We define some Schnyder-type combinatorial structures on a class of planar triangulations of the pentagon which are closely related to 5-connected triangulations. The combinatorial structures have three incarnations defined in terms of orientations, corner-labelings, and woods respectively.

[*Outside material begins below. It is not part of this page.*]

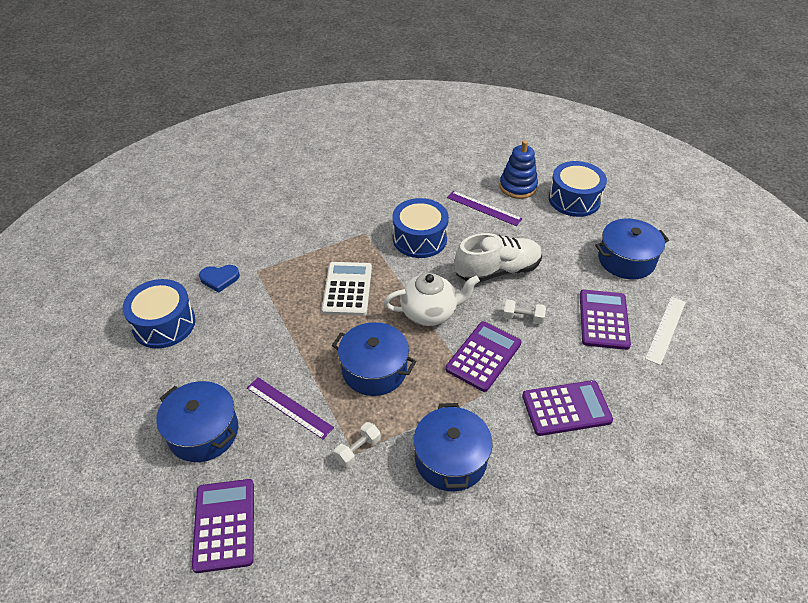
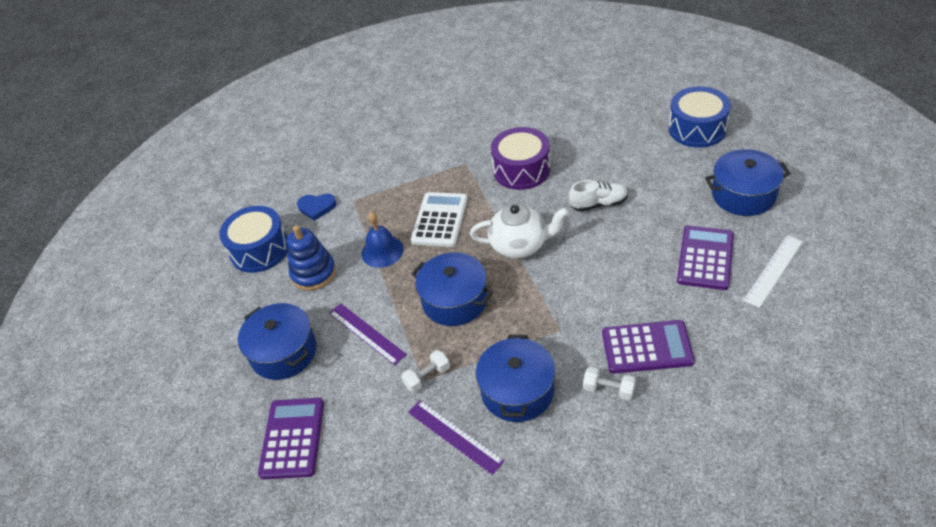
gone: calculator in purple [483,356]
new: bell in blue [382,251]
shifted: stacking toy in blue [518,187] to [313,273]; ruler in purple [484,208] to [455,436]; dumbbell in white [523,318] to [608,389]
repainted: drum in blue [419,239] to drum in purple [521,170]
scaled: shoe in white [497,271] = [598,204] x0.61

The wood incarnation consists in 5 spanning trees crossing each other in an orderly fashion. Similarly as for Schnyder woods on triangulations, it induces, for each vertex, a partition of the inner triangles into face-connected regions (5~regions here). We show that the induced barycentric vertex-placement, where each vertex is at the barycenter of the 5 outer vertices with weights given by the number of faces in each region, yields a planar straight-line drawing.

翻译：本文在五边形的一类平面三角剖分（与5-连通三角剖分密切相关）上定义了一些Schnyder型组合结构。这些组合结构具有三种表现形式，分别基于定向、角标记和森林进行定义。其中森林表现形式由5棵以有序方式相互交叉的生成树组成。类似于三角剖分上的Schnyder森林，该结构为每个顶点诱导出一个将内三角形划分为面连通区域（此处为5个区域）的分割。我们证明，由此导出的重心顶点布局（每个顶点位于5个外顶点的重心位置，权重由各区域内的面数决定）能够生成平面直线型绘图。